[Passage shown]
Judge Charles Macdonald QC, who sentenced Choudry, of Darwin Drive, Tonbridge, to three years and two months at Maidstone Crown Court, dismissed the company’s advertising as “a pack of lies” and called him an “aggressive and overwhelming bully”.
“This isn’t corporate fraud, it is just fraud,” he said. "He is likely to go on acting in that way.”
Choudry, who has since had to leave his home in Tonbridge, because of his financial difficulties, was disqualified from being a company director for four years.
He admitted 19 offences of fraud, involving as many victims, by false representation and one of money laundering.
Choudry was found to have benefited by almost £30,000. As he had no realisable assets, a nominal confiscation order of £1 was made.
Victims included customers in Rochester, Chatham, Rainham, Maidstone, Boughton Monchelsea, Coxheath, Snodland, Tonbridge, Paddock Wood, Tunbridge Wells, Orpington, Birchington, Hawkinge, Westgate on Sea, Aldington, Herne Bay, Ashford and Sheerness.
Described as a fraud that was sophisticated and persistent, carefully planned and professionally executed, Choudry obtained contracts by making lying claims or creating false impressions.
[/Passage shown]
▶ [Activity a]
Copy down the dataset items word for word, beginning at the line with "Hosting Now! 🌟" and continuing through the final line of the items.
[Listed entries]
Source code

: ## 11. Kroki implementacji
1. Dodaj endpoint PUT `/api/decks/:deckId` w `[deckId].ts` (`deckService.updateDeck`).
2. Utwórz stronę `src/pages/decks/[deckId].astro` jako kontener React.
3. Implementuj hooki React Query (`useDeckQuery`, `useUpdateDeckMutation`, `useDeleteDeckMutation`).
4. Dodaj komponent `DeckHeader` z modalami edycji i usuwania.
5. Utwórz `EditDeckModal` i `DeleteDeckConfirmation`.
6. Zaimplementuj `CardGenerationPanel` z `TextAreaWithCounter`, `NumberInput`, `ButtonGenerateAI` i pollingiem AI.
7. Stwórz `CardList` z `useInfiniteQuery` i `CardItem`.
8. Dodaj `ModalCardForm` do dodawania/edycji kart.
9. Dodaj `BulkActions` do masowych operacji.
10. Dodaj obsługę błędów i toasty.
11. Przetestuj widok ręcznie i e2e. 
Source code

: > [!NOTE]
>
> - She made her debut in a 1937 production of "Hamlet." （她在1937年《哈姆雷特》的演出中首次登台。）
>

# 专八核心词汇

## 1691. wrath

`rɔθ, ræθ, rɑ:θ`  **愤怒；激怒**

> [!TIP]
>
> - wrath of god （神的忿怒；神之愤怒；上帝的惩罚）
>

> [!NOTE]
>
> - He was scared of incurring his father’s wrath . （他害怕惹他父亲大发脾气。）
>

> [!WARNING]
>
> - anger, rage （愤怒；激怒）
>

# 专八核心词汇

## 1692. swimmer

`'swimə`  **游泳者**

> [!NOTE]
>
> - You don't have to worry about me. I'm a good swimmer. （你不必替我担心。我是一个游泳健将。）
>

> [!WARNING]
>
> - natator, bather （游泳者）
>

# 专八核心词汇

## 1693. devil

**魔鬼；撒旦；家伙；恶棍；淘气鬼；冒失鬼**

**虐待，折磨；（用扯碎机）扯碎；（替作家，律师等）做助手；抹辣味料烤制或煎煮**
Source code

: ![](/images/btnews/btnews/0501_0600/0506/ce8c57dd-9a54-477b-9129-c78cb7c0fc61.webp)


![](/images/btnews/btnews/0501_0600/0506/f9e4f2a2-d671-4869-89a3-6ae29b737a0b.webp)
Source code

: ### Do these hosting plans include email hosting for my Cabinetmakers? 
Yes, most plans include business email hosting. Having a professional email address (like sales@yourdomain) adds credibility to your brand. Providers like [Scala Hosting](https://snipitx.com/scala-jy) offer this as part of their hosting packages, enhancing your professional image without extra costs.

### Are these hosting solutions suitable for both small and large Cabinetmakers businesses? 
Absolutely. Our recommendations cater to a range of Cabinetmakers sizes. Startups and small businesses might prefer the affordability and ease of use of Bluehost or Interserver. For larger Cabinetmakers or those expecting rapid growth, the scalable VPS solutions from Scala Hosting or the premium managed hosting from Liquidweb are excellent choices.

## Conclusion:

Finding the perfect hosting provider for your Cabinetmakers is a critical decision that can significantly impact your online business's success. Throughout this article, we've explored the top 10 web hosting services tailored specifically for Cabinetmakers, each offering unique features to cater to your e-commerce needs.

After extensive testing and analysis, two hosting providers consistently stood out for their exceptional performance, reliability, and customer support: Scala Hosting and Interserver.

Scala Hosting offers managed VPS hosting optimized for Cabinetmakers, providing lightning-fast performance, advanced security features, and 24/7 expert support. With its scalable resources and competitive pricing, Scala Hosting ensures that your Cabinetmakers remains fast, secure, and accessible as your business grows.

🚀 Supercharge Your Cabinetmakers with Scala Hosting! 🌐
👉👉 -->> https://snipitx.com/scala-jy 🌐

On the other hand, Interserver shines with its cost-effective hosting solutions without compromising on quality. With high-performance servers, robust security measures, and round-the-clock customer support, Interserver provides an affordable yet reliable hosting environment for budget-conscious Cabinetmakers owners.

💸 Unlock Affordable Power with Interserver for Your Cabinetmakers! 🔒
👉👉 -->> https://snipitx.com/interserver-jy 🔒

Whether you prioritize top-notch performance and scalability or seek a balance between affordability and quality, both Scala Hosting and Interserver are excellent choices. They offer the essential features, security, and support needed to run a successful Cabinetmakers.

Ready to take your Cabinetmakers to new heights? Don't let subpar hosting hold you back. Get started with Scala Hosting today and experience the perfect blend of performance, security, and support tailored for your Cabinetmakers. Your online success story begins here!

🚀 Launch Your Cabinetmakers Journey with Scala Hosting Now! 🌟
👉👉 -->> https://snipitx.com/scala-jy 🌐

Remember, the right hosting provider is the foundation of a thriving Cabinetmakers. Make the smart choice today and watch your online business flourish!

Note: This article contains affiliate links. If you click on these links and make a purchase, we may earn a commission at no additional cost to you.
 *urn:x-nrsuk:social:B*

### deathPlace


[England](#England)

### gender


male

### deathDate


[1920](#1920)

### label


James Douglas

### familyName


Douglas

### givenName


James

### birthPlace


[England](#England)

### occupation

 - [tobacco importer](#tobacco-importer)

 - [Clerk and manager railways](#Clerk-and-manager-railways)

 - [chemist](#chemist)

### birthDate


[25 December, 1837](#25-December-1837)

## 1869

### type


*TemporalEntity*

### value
[/Listed entries]
▶ [Activity b]
From the article on the fraud sentencing, pull out the passage word for word, starting with "Victims included customers" and going on through "creating false impressions.".

▶ [Exercise result a]
🚀 Launch Your Cabinetmakers Journey with Scala Hosting Now! 🌟
👉👉 -->> https://snipitx.com/scala-jy 🌐

Remember, the right hosting provider is the foundation of a thriving Cabinetmakers. Make the smart choice today and watch your online business flourish!

Note: This article contains affiliate links. If you click on these links and make a purchase, we may earn a commission at no additional cost to you.
 *urn:x-nrsuk:social:B*

### deathPlace


[England](#England)

### gender


male

### deathDate


[1920](#1920)

### label


James Douglas

### familyName


Douglas

### givenName


James

### birthPlace


[England](#England)

### occupation

 - [tobacco importer](#tobacco-importer)

 - [Clerk and manager railways](#Clerk-and-manager-railways)

 - [chemist](#chemist)

### birthDate


[25 December, 1837](#25-December-1837)

## 1869

### type


*TemporalEntity*

### value

▶ [Exercise result b]
Victims included customers in Rochester, Chatham, Rainham, Maidstone, Boughton Monchelsea, Coxheath, Snodland, Tonbridge, Paddock Wood, Tunbridge Wells, Orpington, Birchington, Hawkinge, Westgate on Sea, Aldington, Herne Bay, Ashford and Sheerness.
Described as a fraud that was sophisticated and persistent, carefully planned and professionally executed, Choudry obtained contracts by making lying claims or creating false impressions.